What you should do:
Render the text lines from all the entries below as a single Markdown table with the columns "Row" and "Line", numbering the rows in order. Skip blank lines, and leave the pictures out.

____ Data

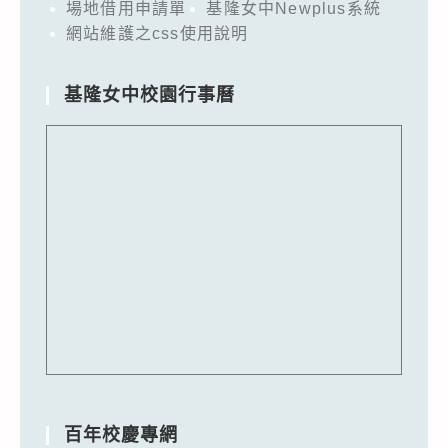
場地借用申請單
基隆女中Newplus系統
網站維護之css使用說明
基隆女中校園行事曆
百年校慶專網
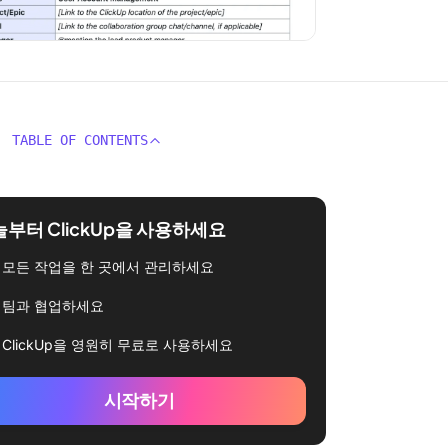
TABLE OF CONTENTS
부터 ClickUp을 사용하세요
모든 작업을 한 곳에서 관리하세요
팀과 협업하세요
ClickUp을 영원히 무료로 사용하세요
시작하기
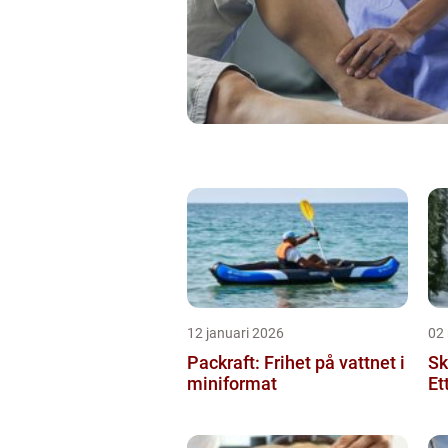
12 januari 2026
02
Packraft: Frihet på vattnet i
Sk
miniformat
Et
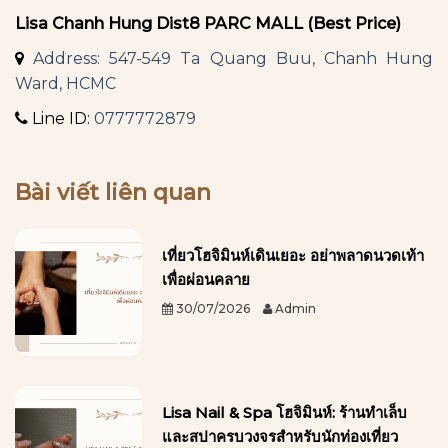
Lisa Chanh Hung Dist8 PARC MALL (Best Price)
Address: 547-549 Ta Quang Buu, Chanh Hung
Ward, HCMC
Line ID:
0777772879
Bài viết liên quan
เที่ยวโฮจิมินห์เดินเยอะ อย่าพลาดนวดเท้า
เพื่อผ่อนคลาย
30/07/2026
Admin
Lisa Nail & Spa โฮจิมินห์: ร้านทำเล็บ
และสปาครบวงจรสำหรับนักท่องเที่ยว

________

Written response:
| Row | Line |
|---|---|
| 1 | 場地借用申請單 |
| 2 | 基隆女中Newplus系統 |
| 3 | 網站維護之css使用說明 |
| 4 | 基隆女中校園行事曆 |
| 5 | 百年校慶專網 |
| 6 | TABLE OF CONTENTS |
| 7 | 부터 ClickUp을 사용하세요 |
| 8 | 모든 작업을 한 곳에서 관리하세요 |
| 9 | 팀과 협업하세요 |
| 10 | ClickUp을 영원히 무료로 사용하세요 |
| 11 | 시작하기 |
| 12 | 12 januari 2026 |
| 13 | 02 |
| 14 | Packraft: Frihet på vattnet i |
| 15 | Sk |
| 16 | miniformat |
| 17 | Et |
| 18 | Lisa Chanh Hung Dist8 PARC MALL (Best Price) |
| 19 | Address: 547-549 Ta Quang Buu, Chanh Hung |
| 20 | Ward, HCMC |
| 21 | Line ID: |
| 22 | 0777772879 |
| 23 | Bài viết liên quan |
| 24 | เที่ยวโฮจิมินห์เดินเยอะ อย่าพลาดนวดเท้า |
| 25 | เพื่อผ่อนคลาย |
| 26 | 30/07/2026 |
| 27 | Admin |
| 28 | Lisa Nail & Spa โฮจิมินห์: ร้านทำเล็บ |
| 29 | และสปาครบวงจรสำหรับนักท่องเที่ยว |